BRIEF DESCRIPTION OF THE DRAWINGS
[0011] FIG. 1 is a schematic view of an embodiment of an actual
roadway condition simulation system according to the present
invention;
[0012] FIG. 2 is a block diagram of an embodiment of the actual
roadway condition simulation system according to the present
invention;
[0013] FIG. 3 is a flow chart of an embodiment of an actual roadway
condition simulation method according to the present invention;
[0014] FIG. 4 is a flow chart of an embodiment of accessing data to
be filed in the actual roadway condition simulation method
according to the present invention; and
[0015] FIG. 5 is a flow chart of an embodiment of displaying an
electronic map and a driving path track in the actual roadway
condition simulation method according to the present invention.
DETAILED DESCRIPTION OF THE PREFERRED EMBODIMENTS
[0016] The present invention can combine a driving recording device
with a training platform and provide resistance variations adjusted
according to a recorded path via computer calculation, and the
present invention needn't control resistance levels etc. via a
control panel to achieve the effect of actual roadway condition
simulation.
[0017] For more detailed description and explanation, please refer
to the following detailed description and drawings related the
present invention to more clearly disclose technical contents,
advantages and efficacy of the present invention.

### Exercise task 1
Copy the listing word for word, beginning with its first line and stopping after the line that contains "pink diamond: rotated".

### Supplied material
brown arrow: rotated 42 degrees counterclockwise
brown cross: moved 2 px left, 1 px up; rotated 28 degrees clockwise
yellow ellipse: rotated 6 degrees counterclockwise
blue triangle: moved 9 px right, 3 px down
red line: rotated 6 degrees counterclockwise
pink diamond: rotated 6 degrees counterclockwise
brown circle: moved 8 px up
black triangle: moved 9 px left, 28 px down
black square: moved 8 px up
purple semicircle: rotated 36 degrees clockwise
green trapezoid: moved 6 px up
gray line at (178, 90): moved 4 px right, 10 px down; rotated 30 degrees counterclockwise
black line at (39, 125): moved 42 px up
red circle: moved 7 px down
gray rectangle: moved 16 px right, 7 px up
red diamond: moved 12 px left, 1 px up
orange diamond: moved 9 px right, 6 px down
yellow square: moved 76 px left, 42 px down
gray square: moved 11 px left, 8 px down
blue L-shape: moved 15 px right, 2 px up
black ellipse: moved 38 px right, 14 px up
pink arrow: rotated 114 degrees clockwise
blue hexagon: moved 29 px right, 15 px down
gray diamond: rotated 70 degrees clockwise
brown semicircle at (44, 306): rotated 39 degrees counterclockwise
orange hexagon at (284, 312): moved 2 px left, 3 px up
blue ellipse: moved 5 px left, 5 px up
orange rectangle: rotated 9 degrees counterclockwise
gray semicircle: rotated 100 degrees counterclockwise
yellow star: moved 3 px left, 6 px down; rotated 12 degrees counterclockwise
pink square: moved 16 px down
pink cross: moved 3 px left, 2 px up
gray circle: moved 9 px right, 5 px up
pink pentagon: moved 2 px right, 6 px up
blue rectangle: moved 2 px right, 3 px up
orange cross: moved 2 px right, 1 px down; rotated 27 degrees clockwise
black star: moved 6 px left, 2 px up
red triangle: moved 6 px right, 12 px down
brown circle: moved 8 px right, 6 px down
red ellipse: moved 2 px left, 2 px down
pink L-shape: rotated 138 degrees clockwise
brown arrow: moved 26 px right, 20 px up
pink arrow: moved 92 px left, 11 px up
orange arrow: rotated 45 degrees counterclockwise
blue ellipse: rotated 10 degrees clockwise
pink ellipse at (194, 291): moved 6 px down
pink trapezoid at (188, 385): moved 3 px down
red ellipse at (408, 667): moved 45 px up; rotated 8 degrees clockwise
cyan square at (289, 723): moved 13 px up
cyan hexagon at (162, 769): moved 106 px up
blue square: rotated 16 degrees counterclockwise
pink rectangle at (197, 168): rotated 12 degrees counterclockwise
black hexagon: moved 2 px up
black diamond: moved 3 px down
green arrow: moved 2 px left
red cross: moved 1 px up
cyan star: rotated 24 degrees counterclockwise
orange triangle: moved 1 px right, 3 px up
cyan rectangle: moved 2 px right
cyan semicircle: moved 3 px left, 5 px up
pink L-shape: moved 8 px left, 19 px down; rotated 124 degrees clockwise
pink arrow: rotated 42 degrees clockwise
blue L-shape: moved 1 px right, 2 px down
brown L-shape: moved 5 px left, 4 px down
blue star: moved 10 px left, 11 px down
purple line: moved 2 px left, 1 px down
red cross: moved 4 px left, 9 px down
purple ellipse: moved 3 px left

### Exercise task 2
Answer from the roadway simulation text:
(a) What type of figure is FIG. 2?
(b) FIG. 5 is a flow chart of displaying what two things?
(c) What does the invention combine a driving recording device with?

### Task solution 1
brown arrow: rotated 42 degrees counterclockwise
brown cross: moved 2 px left, 1 px up; rotated 28 degrees clockwise
yellow ellipse: rotated 6 degrees counterclockwise
blue triangle: moved 9 px right, 3 px down
red line: rotated 6 degrees counterclockwise
pink diamond: rotated 6 degrees counterclockwise

### Task solution 2
(a) A block diagram
(b) An electronic map and a driving path track
(c) A training platform